- **Information provided**
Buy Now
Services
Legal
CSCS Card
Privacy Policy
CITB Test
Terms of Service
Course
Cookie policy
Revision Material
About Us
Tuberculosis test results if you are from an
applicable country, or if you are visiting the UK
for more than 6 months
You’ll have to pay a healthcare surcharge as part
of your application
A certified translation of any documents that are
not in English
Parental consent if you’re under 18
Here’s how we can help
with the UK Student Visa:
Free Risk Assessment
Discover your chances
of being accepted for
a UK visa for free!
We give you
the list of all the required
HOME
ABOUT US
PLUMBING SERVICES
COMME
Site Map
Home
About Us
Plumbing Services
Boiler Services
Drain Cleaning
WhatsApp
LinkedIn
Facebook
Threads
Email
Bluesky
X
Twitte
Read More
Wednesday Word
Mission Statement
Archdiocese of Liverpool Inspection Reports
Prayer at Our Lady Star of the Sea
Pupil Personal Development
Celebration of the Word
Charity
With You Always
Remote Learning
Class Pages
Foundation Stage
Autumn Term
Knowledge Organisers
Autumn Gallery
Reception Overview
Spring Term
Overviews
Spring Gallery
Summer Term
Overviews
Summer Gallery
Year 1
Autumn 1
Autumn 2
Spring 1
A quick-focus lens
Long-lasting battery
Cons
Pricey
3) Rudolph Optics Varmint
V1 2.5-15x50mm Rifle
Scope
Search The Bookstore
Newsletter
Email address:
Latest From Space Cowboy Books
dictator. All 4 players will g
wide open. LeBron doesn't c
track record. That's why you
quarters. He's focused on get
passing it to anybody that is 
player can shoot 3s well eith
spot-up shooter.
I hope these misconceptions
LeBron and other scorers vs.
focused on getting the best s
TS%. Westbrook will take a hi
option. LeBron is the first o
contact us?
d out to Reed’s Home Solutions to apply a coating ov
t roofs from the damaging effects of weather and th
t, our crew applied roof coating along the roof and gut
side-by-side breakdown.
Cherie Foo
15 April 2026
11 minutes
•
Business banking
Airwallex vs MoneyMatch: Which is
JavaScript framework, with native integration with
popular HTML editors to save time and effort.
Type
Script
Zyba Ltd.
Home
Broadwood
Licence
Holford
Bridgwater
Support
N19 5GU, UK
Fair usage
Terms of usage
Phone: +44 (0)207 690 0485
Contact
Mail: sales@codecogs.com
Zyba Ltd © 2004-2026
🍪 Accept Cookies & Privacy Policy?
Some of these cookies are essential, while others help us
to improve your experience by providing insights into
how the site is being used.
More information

- **Assignment**
Gather every line from the entries above that contains the word "your", and copy each one out. Case counts.

- **Task response**
of your application
Discover your chances
to improve your experience by providing insights into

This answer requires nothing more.